Evidence of Effects of RTX on the Lungs in SS
The effects of RTX on lung function have also been investigated in SSc patients, as recently reviewed by Cappelli et al.. Lafyatis et al. described B cells as ' … frequently found arranged in lymphoid aggregates but also seen in a more diffuse pattern' in SSc-associated interstitial lung disease (SSc-ILD). In their 2009 study, this group found evidence that ILD might respond to RTX, because there was an average increase of 3.5% in the percentage predicted FVC at 6 months compared with baseline in RTX-treated patients. That finding is consistent with the improvement in FVC noted in RTX-treated patients in the recent EUSTAR cohort and might suggest that the lung is more responsive to B-cell depletion therapy than the skin.

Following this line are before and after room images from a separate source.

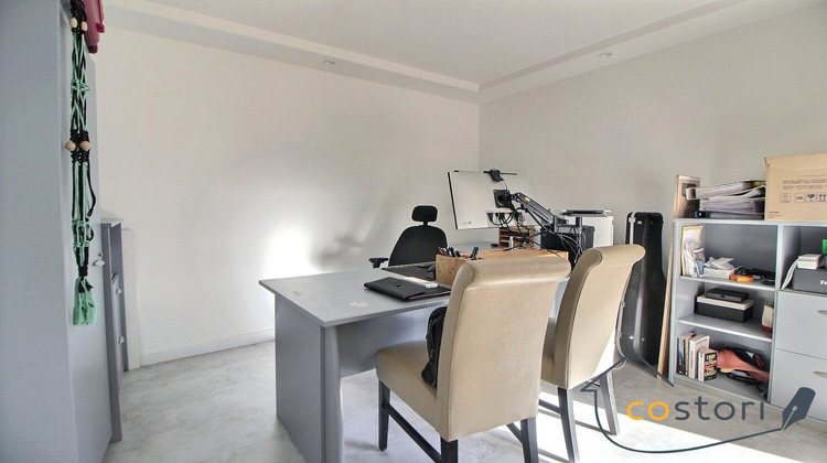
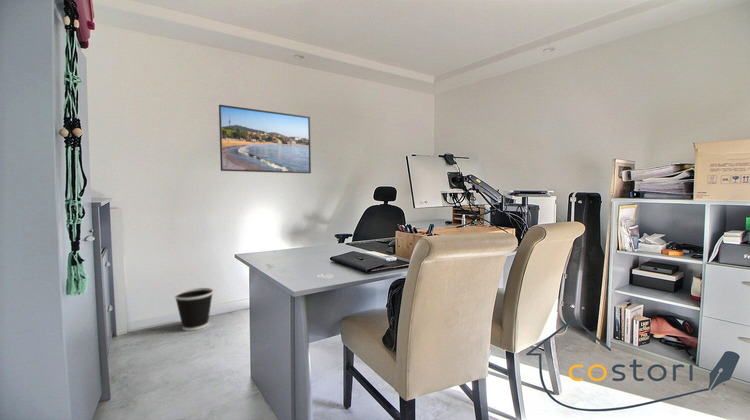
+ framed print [218,104,312,174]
+ wastebasket [173,287,214,332]
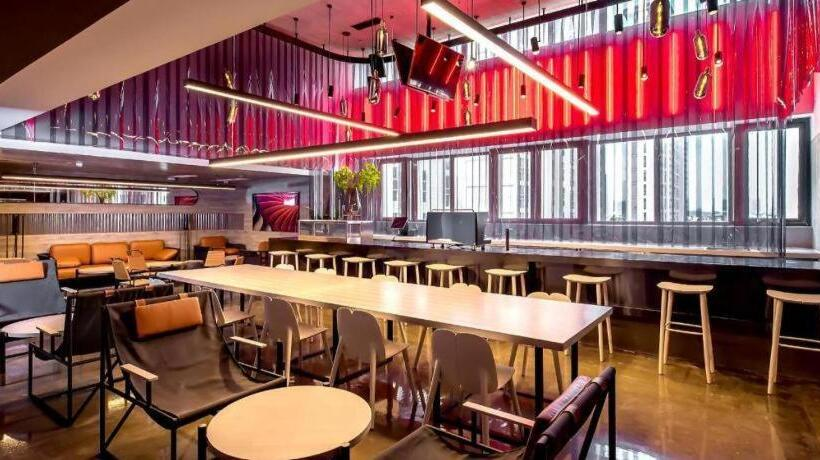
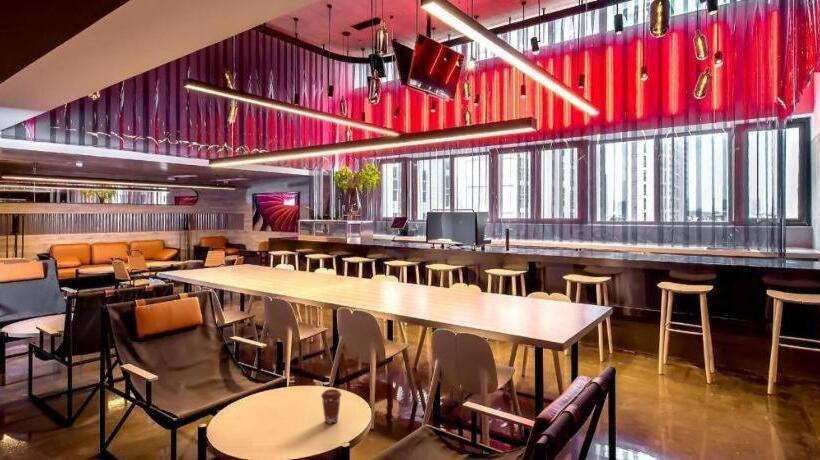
+ coffee cup [320,388,343,425]
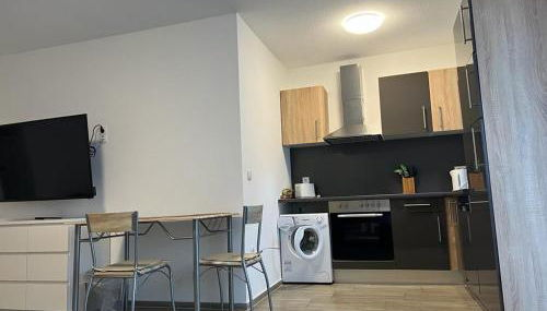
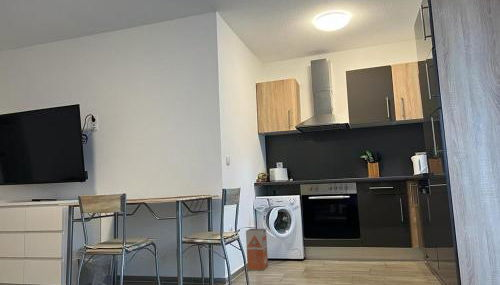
+ waste bin [245,227,269,271]
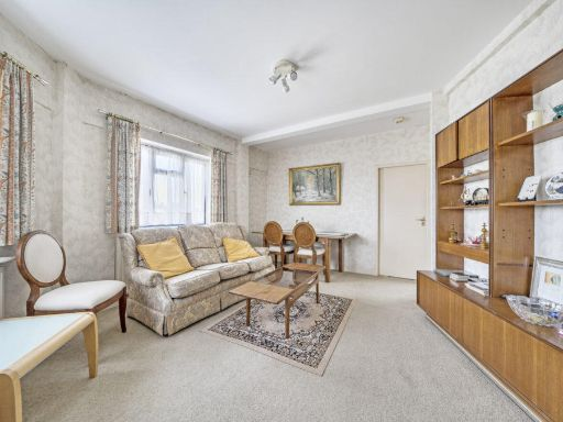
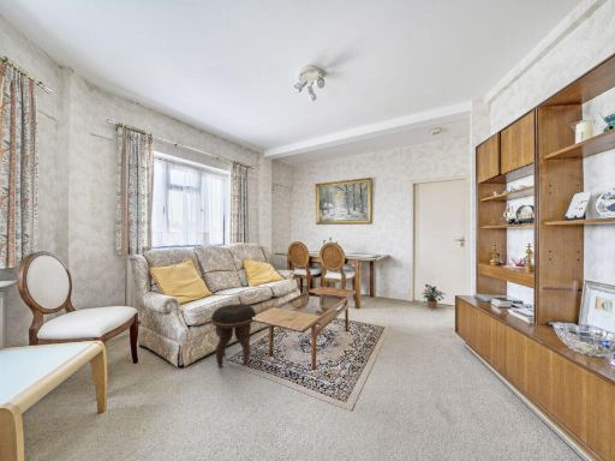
+ footstool [210,303,257,369]
+ potted plant [422,283,446,310]
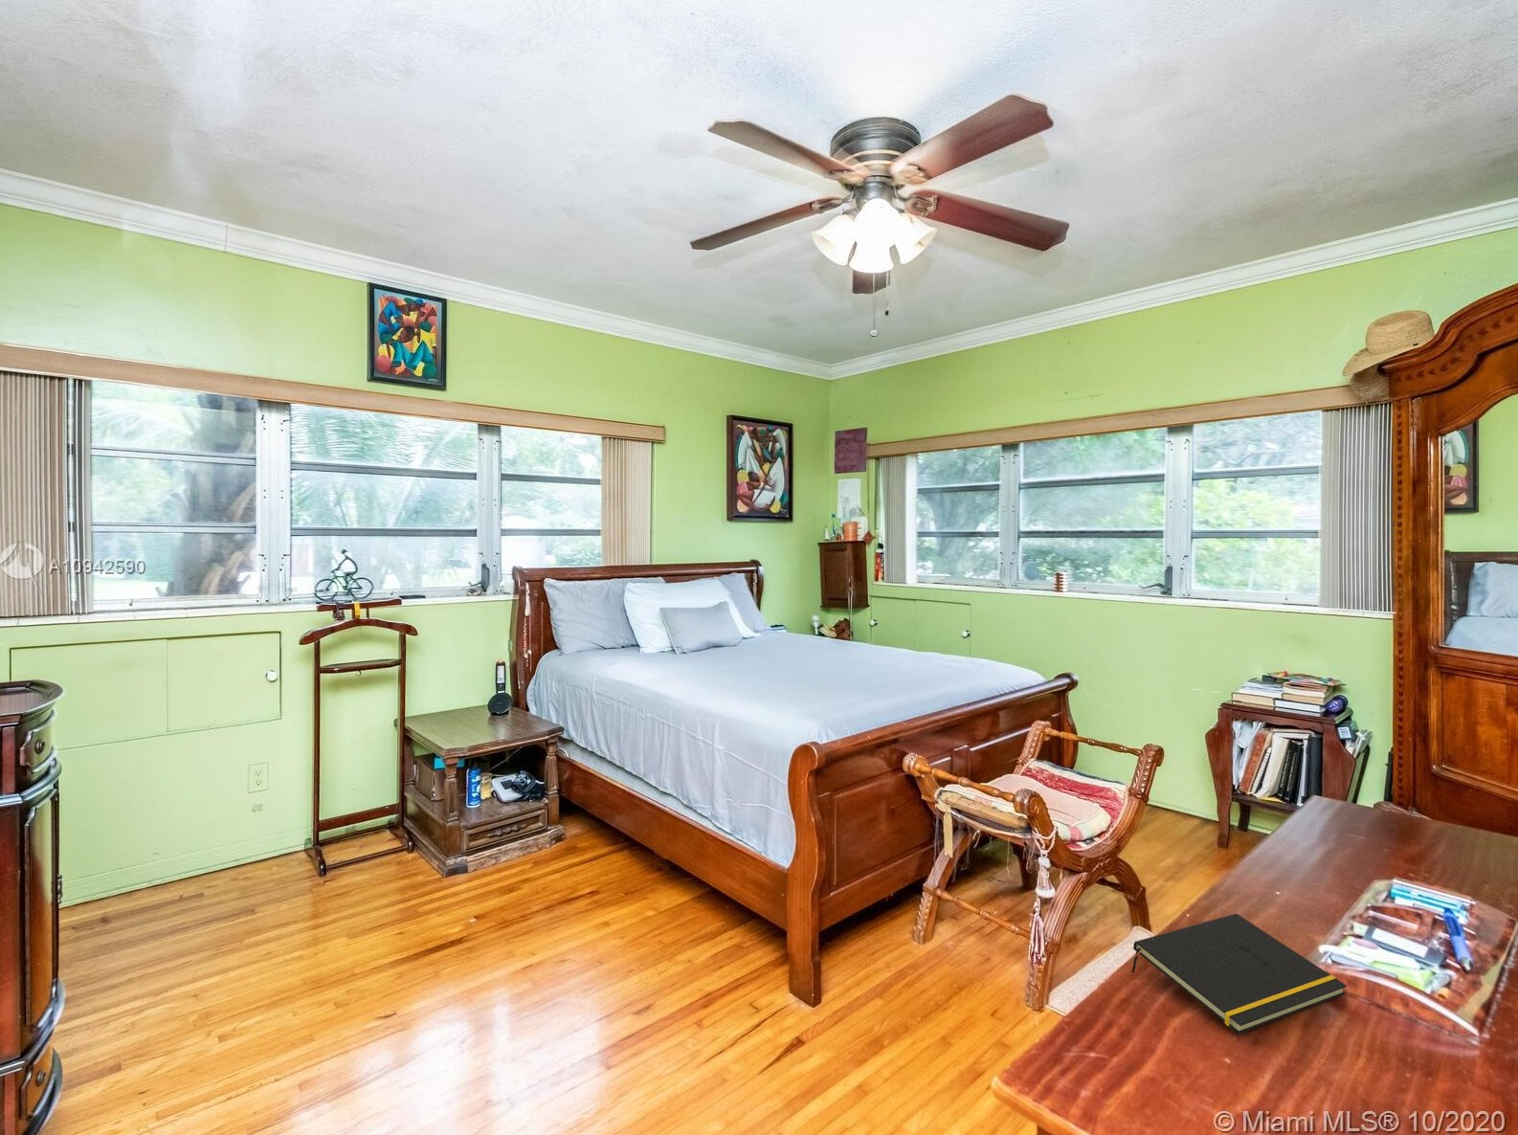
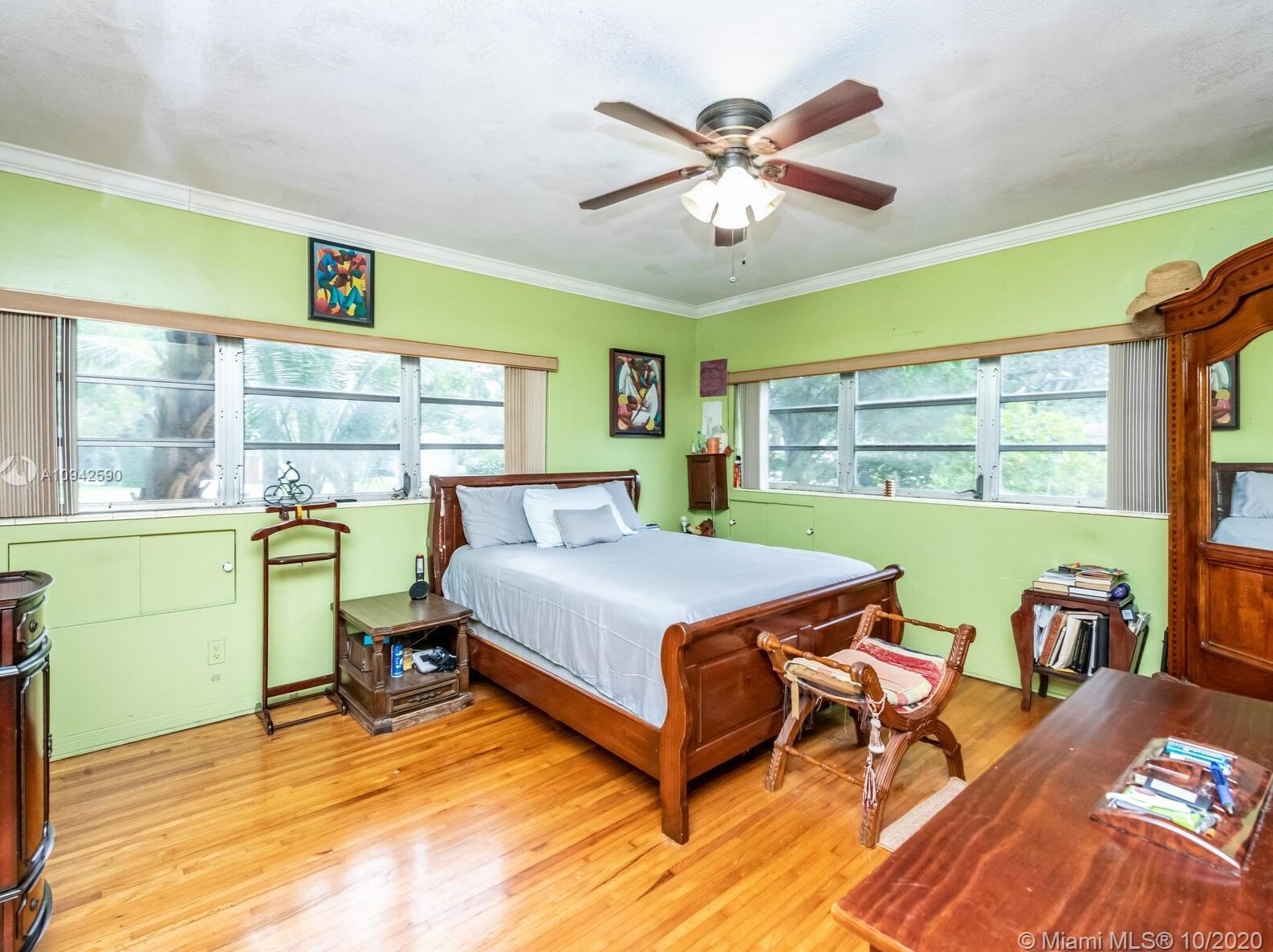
- notepad [1130,913,1347,1035]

Daoussis et al. evaluated lung function after 1 year in their study of eight SSc patients treated with RTX and six controls. They reported a median percentage improvement in FVC in the RTX group of 10.3% compared with a deterioration in controls of 5.0% (P = 0.002). Similarly, the median percentage improvement in DLCO in the RTX group was 19.5% compared with a deterioration of 7.5% in the control group (P = 0.023). In a study from the Royal Brompton Hospital (London), Keir et al. retrospectively reviewed the progress of 50 patients with severe, progressive ILD who had been treated with RTX between 2010 and 2012. The CTD-ILD subgroup (n = 33) included eight SSc patients. Analysis revealed that the percentage predicted FVC fell by 13.3% in the 6–12 months before RTX administration but then increased by 8.9% post-RTX (P < 0.01). Similarly, the percentage predicted DLCO fell by 18.8% pre-RTX but then stabilized to 0.0% post-RTX (P < 0.01). The authors concluded that RTX may be of benefit in those CTD-ILD patients with aggressive lung disease that was not responsive to conventional immunosuppression, and RCTs are under way to formally test this hypothesis in various subgroups, including SSc.